Wednesday, September 21, 2005

The Sunday Tribune - 14th August 2005 - Interview with Senator David Norris on Dr. Noel Browne

The Conscience of Ireland – The Sunday Tribune – 14th August 2005

David Norris on Dr. Noel Browne

The maverick Senator on a controversial hero of Irish medical history.

“When I was a child in the 1940s, tuberculosis was an absolute scourge: it hit right across society, but damaged the poor disproportionately. Whole families were being wiped out by it, including the family of Noel Browne, who was later to eradicate the disease, an achievement which was nothing short of miraculous.

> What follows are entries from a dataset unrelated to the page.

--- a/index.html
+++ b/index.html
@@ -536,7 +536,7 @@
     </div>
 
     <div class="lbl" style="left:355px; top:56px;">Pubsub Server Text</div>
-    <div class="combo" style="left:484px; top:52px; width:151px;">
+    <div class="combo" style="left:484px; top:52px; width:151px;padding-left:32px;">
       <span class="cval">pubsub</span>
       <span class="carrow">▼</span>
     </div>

Noel came from quite a poor family in the Athlone area; his father got TB and then the children contracted it. His unfortunate mother realised there was no help there – there was no appropriate medical service available, particularly for poor people like them who couldn’t afford to go to a sanatorium in Switzerland. With the most immense courage, she dragged her last two children, Noel and his brother, to Dublin and got them onto the boat to England to make sure they’d be looked after. She died three days later.

Noel was treated in England and cured, but his brother, who was a hunchback, was put into an institution and essentially used as a guinea pig to test out new treatments. The only time I ever saw Noel dissolve into tears was while talking about his brother, to whom they probably did the most terrible things, simply because he was slow and ungainly while Noel was bright and handsome.

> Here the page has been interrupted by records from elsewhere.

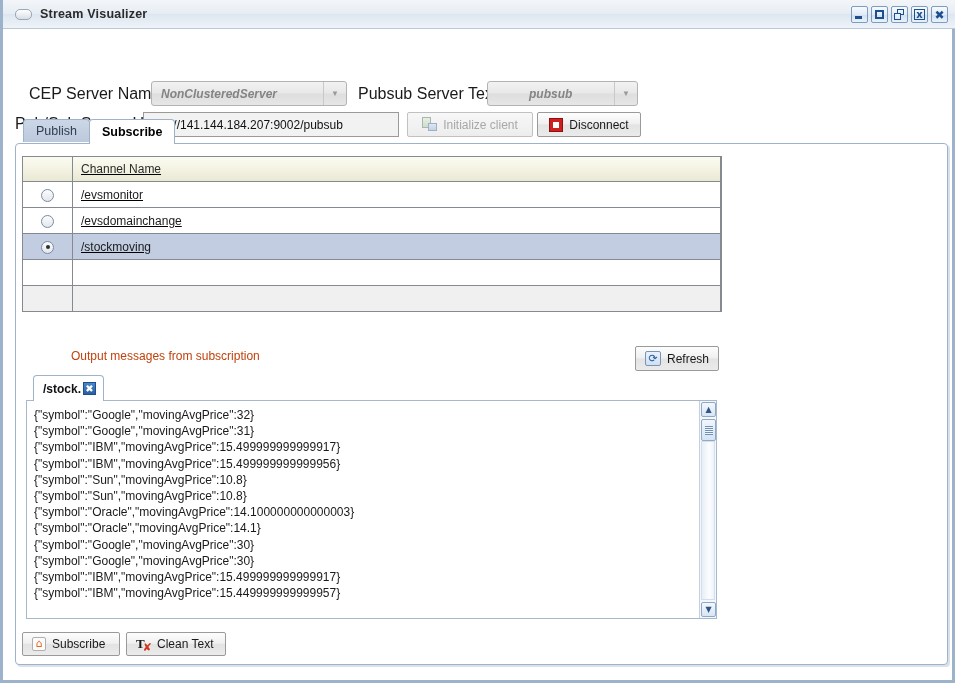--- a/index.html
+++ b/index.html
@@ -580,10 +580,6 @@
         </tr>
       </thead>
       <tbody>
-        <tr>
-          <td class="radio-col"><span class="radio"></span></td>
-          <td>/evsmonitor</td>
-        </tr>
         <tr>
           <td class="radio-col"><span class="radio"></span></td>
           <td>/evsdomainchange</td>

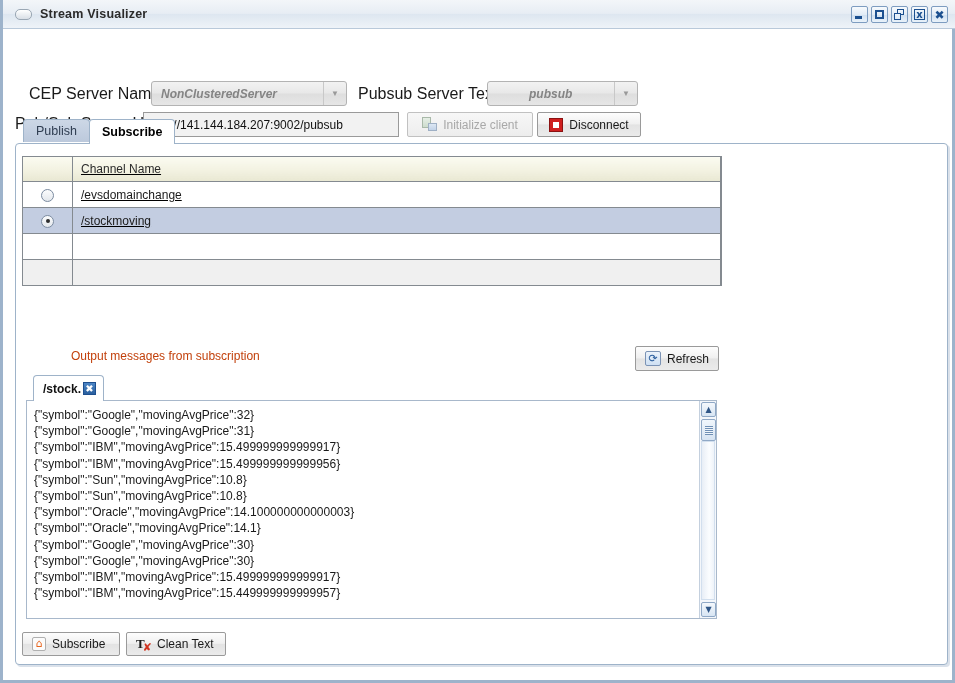--- a/index.html
+++ b/index.html
@@ -390,8 +390,7 @@
     position: absolute;
     left: 20px; top: 349px;
     font-size: 12px;
-    color: #c2410c;
-    margin-left: 48px;
+    color: #ec4899;
   }
   #refresh-btn {
     left: 632px; top: 346px; width: 84px;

After his brother died, Noel came back to Dublin where he was spotted by a very good medical family called Chance from Merrion Square, who supported him and put him through Trinity to become a doctor. He repaid the debt one hundred fold with his achievements.

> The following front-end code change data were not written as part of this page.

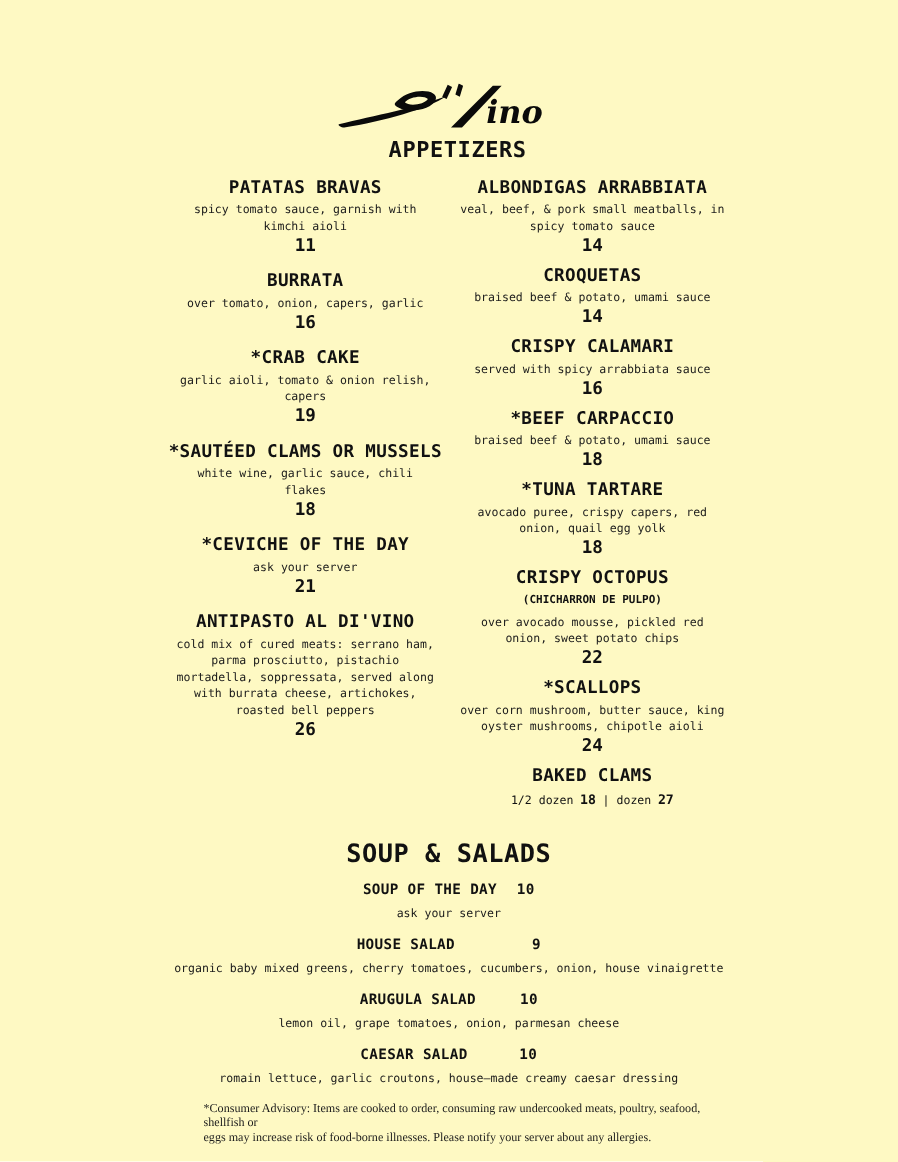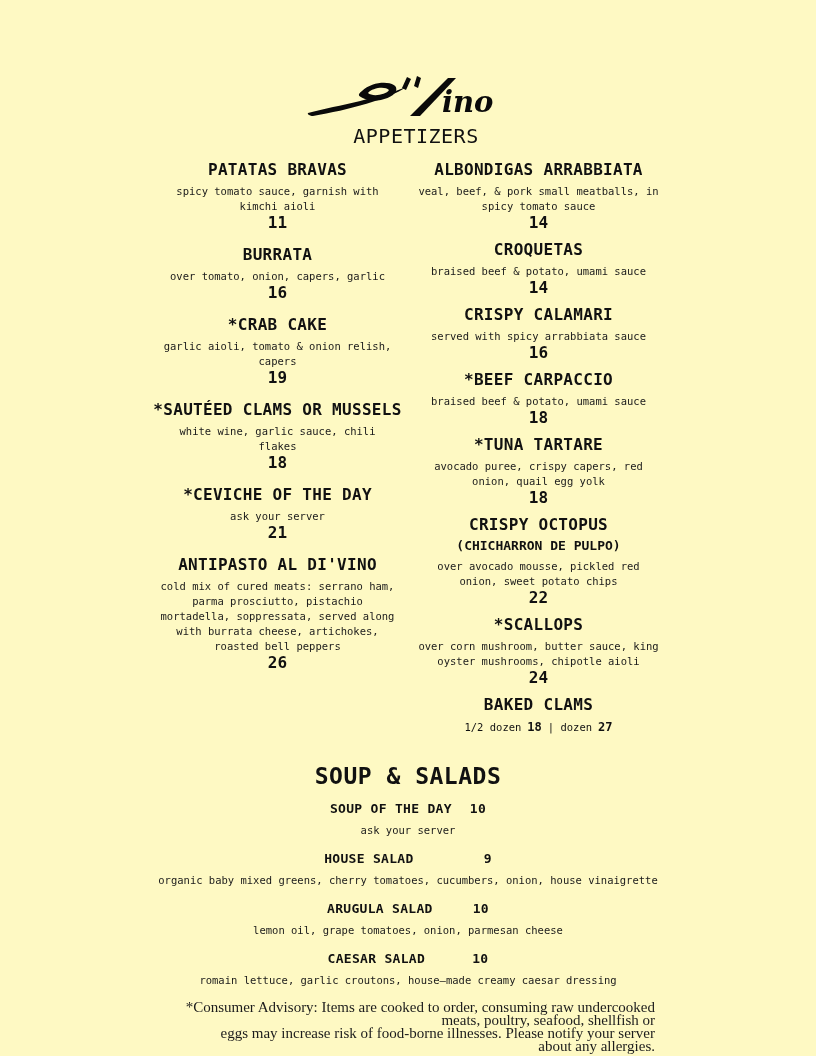--- a/index.html
+++ b/index.html
@@ -29,7 +29,7 @@
     margin: 4px 0 0 0;
     text-align: center;
     font-size: 20px;
-    font-weight: normal;
+    font-weight: bold;
     letter-spacing: 0.5px;
     color: #111;
     padding-left: 16px;

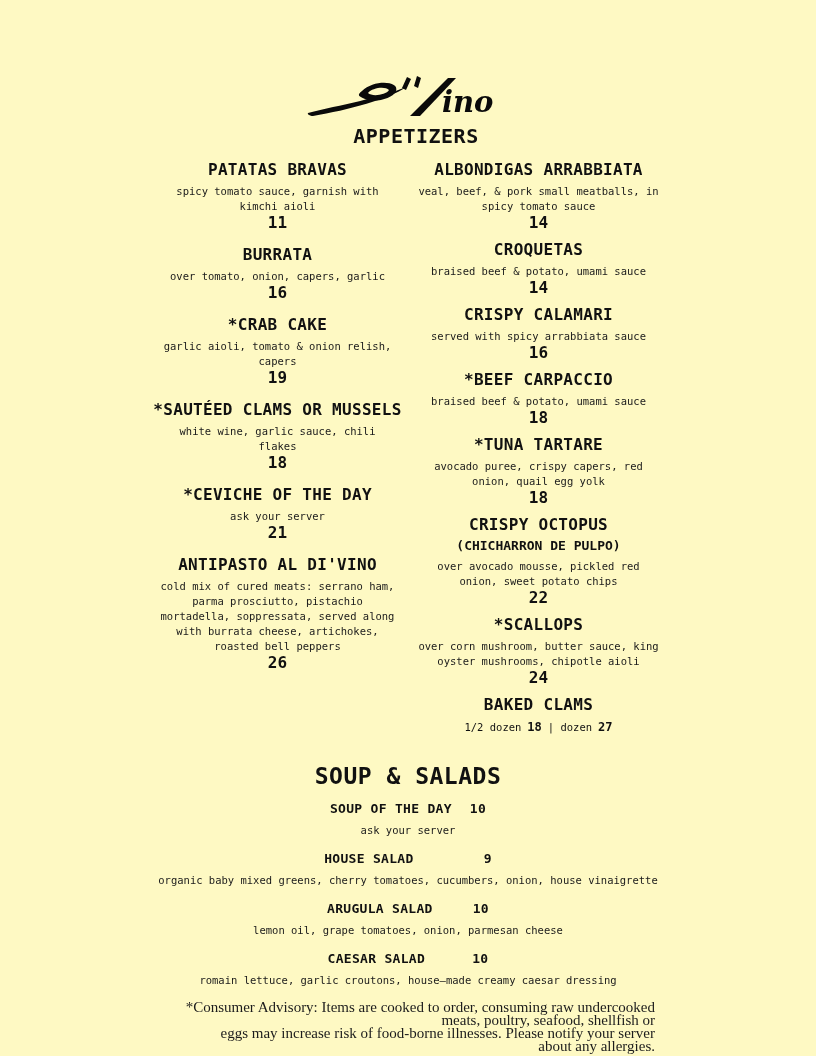--- a/index.html
+++ b/index.html
@@ -56,7 +56,7 @@
     letter-spacing: 0.3px;
   }
   .item-subtitle {
-    font-size: 13px;
+    font-size: 10px;
     font-weight: bold;
     line-height: 13px;
     margin-bottom: 7px;

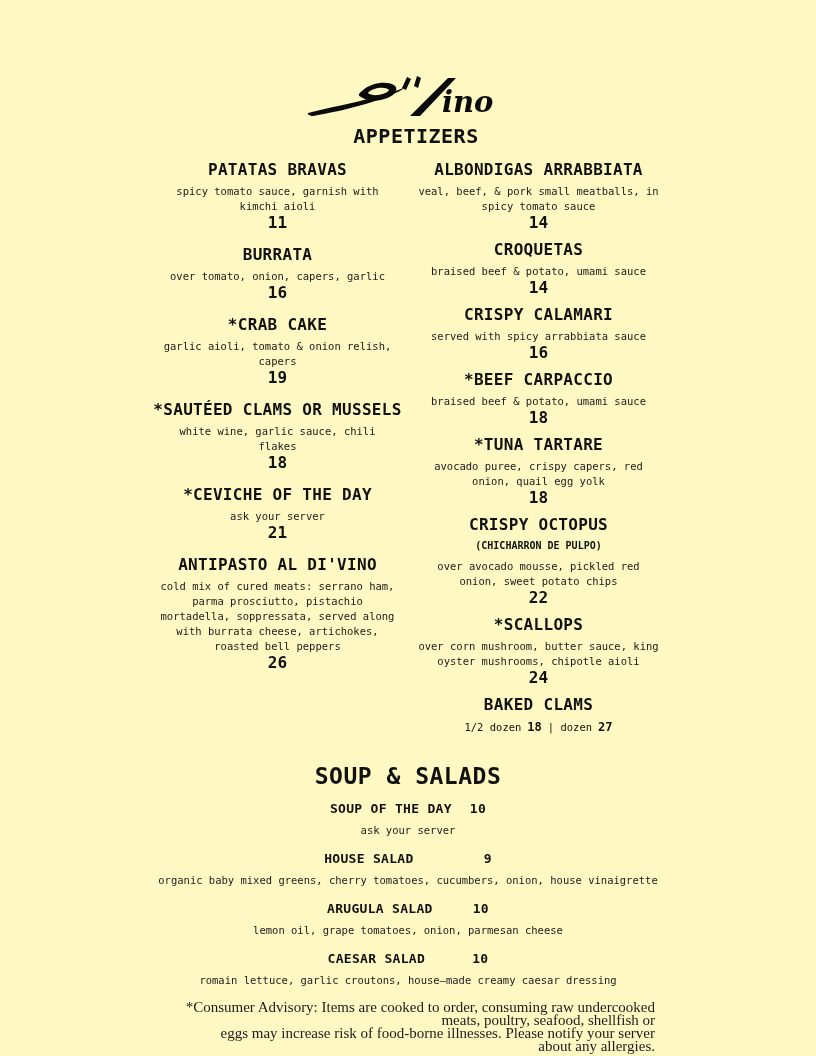--- a/index.html
+++ b/index.html
@@ -121,9 +121,9 @@
   .advisory {
     margin: 10px 4px 0 185px;
     width: 470px;
-    text-align: right;
+    text-align: left;
     font-family: "Liberation Serif", serif;
-    font-size: 15px;
+    font-size: 11px;
     line-height: 13px;
     color: #1c1c1c;
   }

Noel went into politics and joined virtually every party in the state, but because he stuck to his ideals, and because parties are pragmatic animals, he’d be in them, become prominent and then be got rid of. From 1949 to 1951, he was Minister for Health, and introduced various radical measures, including the TB eradication scheme.

Since his death, people have said that the plan was there all along, but that’s pure humbug. You can have plans, but unless you get a Minister who has the vision and the command and the energy and the initiative to make things happen, nothing will come of them. Noel spotted an opportunity by using the funds from the Sweepstakes to implement his plans: building sanatoriums, bringing in the latest drugs, training doctors all over the country.

Noel started off being a fairly conventional Catholic, but he began meeting opposition in the Church, which in those days held a lot of sway – and his next idea, the Mother and Child Scheme, brought the government down. He wanted to provide free medical services for nursing mothers – a wonderfully prophetic idea – but the Church objected to it, and so did a lot of the medical establishment. They thought the family was sacred and saw the scheme as the state interfering. In fact the state was making things easier for families and reducing infant mortality. It was indefensible for them to reject it, but they were adamant. Noel became stubborn and dug his heels in – and as a result, the government collapsed in 1951.

Noel never again held power, but he became the conscience of Ireland on all kinds of issues. He was vocal about contraception, he was the first to speak out against the Magdalene laundries, and he spoke about abortion information at a time when nobody would touch it. In 1970 I approached him and he asked the first ever question in the Dáil about homosexual law reform and was laughed out of the place. But that was his nature: to understand people and empathise with the human experience.

When I decided to try and go into politics, Noel nominated me at every election until he died. In 1997, I sent the papers down to the little cottage where he’d retired to in Galway – it was tupical of Noe lthat he lived in the most modest way possible, retiring not to a villa in Spain or France but to a little traditional thatched cottage. On the same day that I got the papers back from him in the post, they announced on the news that Noel Browne was dead.

I felt pleased that one of the last things he did was to sign my papers but really really sorry that we’d lost him. He was so courageous, so prepared to do unpopular things and say what he believed, regardless of the consequences. The political establishment didn’t like him and tried to reduce his achievements but they’re irreducible.
After he died, I had people ringing me up telling me that it was because of him that they and their three children and fourteen grandchildren were alive: all these happy people alive because of this one decent, good man.